Kim Gale  |  July 13, 2019

Chemotherapy Overview

Chemotherapy is a course of treatment with strong medications. It’s used to treat cancer by reducing tumor size, stopping cancer cells from dividing or by inhibiting the spreading of cancer to other parts of the body, a process known as metastasis.

Ways Chemotherapy Attacks Cancer

Chemotherapy drugs fall into four different broad categories.

  • Chemo medications such as chlorambucil and cyclophosphamide are alkylating agents. These drugs work in the DNA of the cells where they are able to kill the cells at various stages of a cell’s life cycle.
  • Other chemotherapy agents pretend to be proteins that cancer cells need to consume to live. When the cancer cells are tricked into “eating” these chemo drugs, known as antimetabolites, the cancer cells starve because they receive no benefit from eating the fake protein.
  • Chemotherapy drugs such as doxorubicin are plant alkaloids. These drugs stop the cancer cells from dividing.
  • The fourth category of chemo agents consists of antitumor antibiotics, which are not the same as the antibiotics prescribed to treat infections. Doxorubicin and mitoxantrone are examples of antitumor antibiotics that work by binding directly with the DNA in cancer cells, which stops the cells from reproducing.

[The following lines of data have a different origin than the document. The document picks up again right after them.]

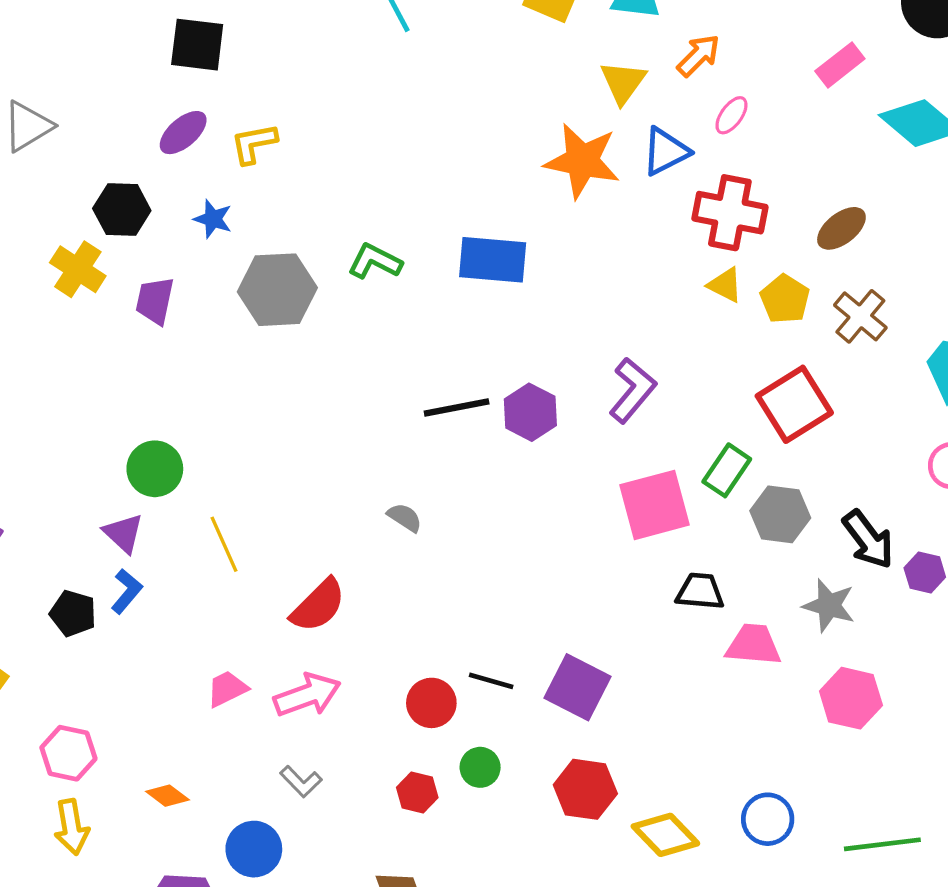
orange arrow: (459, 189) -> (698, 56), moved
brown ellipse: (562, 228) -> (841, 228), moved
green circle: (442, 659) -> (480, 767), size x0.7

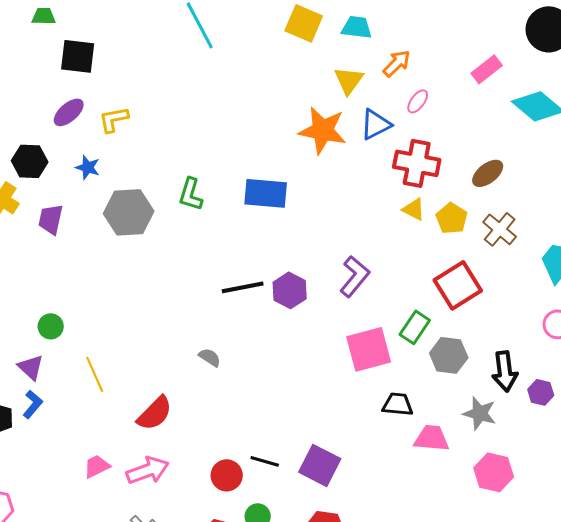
green L-shape: (375, 261) -> (191, 194), turned -100
green circle: (155, 469) -> (51, 326), size x0.7
black arrow: (868, 539) -> (505, 371), turned 30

Temporary Hair Loss from Chemotherapy

In the human body, the hair follicles produce quickly dividing cells to grow hair. Chemotherapy drugs don’t have a way to “see” the difference between fast-growing cancer cells and fast-growing hair cells, which means chemo plays it safe by killing them all. The result is a loss of hair on the scalp, and sometimes loss of eyelashes, eyebrows, armpit hair, pubic hair and other body hair.

When hair falls out due to chemo treatments, the hair may fall out in clumps or may gradually thin. This generally begins two to four weeks after starting treatment and continues until a few weeks after treatment has ceased.

Problems with Post Chemotherapy Hair Growth

Taxotere is a very potent chemotherapy drug that can cause some patients to have long-term or even permanent hair loss.

Approved to treat breast cancer, non-small cell lung cancer, advanced stomach cancer, head and neck cancer and metastatic prostate cancer, Taxotere is given intravenously. Even though some chemo medications are available in pill form, no pill form exists at this time for Taxotere.

According to a 2013 study in the U.K. by The Clatterbridge Cancer Centre, perhaps 15 percent of Taxotere patients suffer from permanent hair loss. Researchers found that 21 out of 134 women who answered questionnaires said they were suffering from permanent hair loss on their heads.

Taxotere maker Sanofi-Aventis has said only three percent of patients are apt to experience long-term hair loss. Sanofi-Aventis also allegedly warned patients in Europe and Canada that permanent hair loss was a possibility as far back as 2005, but no similar warnings appeared on U.S. packaging until 2015.

These claims have led to an enormous amount of litigation over the link between Taxotere and permanent hair loss. Cancer survivors say their hair has failed to regrow long after their Taxotere chemotherapy ended. Many say that while they expected some temporary hair loss from chemotherapy, they would have chosen a different chemotherapy drug if they had been adequately warned that Taxotere could cause permanent hair loss.

One thought on Chemotherapy and Hair Loss

  1. Alexis Padua says:

    I was treated for Non-Hopkins Lymphoma back in 2014 with “R-C.H.O.P.” which contained the drug “cyclophosphamide,” I again became active in 2017 and again was treated with chemotherapy only 3 sessions. I became ill and anemic and was sent to an emergency for blood transfusions and platelet transfusions. I had emergency surgery since I was urinating blood. The Urologist went in and laser closed the lesions in my bladder which was the cause of the blood in my urine. In less than 24 hours I was sent back to the operating room due to continuous bleeding in the bladder. Both Urologists explained that the chemotherapy drug used “cyclophosphamide,”causes weakness to the bladder wall and unfortunately causes the bleeding sending me into renal failure. In the second surgery, they were able to laser closed the lesions and also inserted stents to help the flow of urine to pass from the kidneys. I understand that it has it good sides but to make it worst was not fair.